◆ ЗАДАНИЕ:
Пожалуйста, найдите в тексте о Федорове, что Федоров, по словам Г. Флоровского, всегда предпочитает.

◆ ИСХОДНЫЙ ТЕКСТ:
▬▬▬
По мнению Г. Флоровского, у Федорова есть «несомненный привкус какой-то некромании». Федоров «всегда предпочитает сделанное — рожденному, искусственное — естественному». Вот что писал Соловьев Федорову: «Простое физическое воскресение мертвых само по себе не может быть целью. Воскресить людей в том состоянии, в каком они стремятся пожирать друг друга, воскресить человечество на степени каннибализма было бы и невозможно и совершенно нежелательно...» Идея «имманентного воскрешения» направляла мысль Федорова в сторону уяснения реальных путей к этому «имманентному воскрешению». Но если внимательно отнестись к самому замыслу Федорова, то, конечно, замечания Соловьева нельзя признать не чем иным, как только недоразумением. Вот что пишет Федоров в одном примечании: «точное, слепое повторение прошлой жизни со всеми ее мерзостями, конечно, не имеет ничего привлекательного». Еще сильнее это выражено Федоровым в др. месте: «Всеобщее воскрешение является последней целью, исполнением воли Божией, осуществлением метафизического совершенства, всеобщим счастьем». Федоров как-то наивно верил, что, соединившись в «общем деле», все люди через это «общее дело» (воскрешение усопших) внутренне преобразятся так, что все «мерзости» станут просто невозможны. Тут, по-видимому, действовало то убеждение, что само объединение людей (для «общего дела») уже устранит «небратство» между людьми. «Не иначе как путем совокупного действия, —писал Федоров, — идеальное может превратиться в реальное и мир станет миром». «Такие положения, при которых неизбежно причинять то или иное зло, такие положения станут невозможными (!) при объединении всех живущих для общего дела воскрешения всех умерших». Еще читаем: «воскрешение есть полнота жизни умственной, нравственной и художественной».
▬▬▬
Данные для понимания диаграмм
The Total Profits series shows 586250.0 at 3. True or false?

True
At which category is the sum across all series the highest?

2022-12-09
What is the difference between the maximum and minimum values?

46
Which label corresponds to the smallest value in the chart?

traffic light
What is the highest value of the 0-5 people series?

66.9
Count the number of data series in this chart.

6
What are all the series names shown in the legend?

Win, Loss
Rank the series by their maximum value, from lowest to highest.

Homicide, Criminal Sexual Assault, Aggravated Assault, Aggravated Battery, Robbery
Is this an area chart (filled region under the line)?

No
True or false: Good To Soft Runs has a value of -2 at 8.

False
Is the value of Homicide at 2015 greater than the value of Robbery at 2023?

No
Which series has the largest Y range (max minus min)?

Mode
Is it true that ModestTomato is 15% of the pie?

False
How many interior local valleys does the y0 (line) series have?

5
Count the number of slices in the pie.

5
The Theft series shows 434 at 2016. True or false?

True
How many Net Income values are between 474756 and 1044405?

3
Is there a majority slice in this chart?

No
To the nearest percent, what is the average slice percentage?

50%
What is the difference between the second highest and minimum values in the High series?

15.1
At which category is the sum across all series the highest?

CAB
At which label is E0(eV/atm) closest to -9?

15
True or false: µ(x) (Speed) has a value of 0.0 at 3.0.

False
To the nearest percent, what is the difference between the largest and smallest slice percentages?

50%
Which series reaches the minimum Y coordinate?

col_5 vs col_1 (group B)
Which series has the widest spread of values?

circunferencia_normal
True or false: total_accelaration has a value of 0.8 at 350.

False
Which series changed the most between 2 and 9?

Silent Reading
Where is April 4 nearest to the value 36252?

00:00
▬▬▬
◆ ОТВЕТ НА ЗАДАЧУ:
Сделанное — рожденному, искусственное — естественному.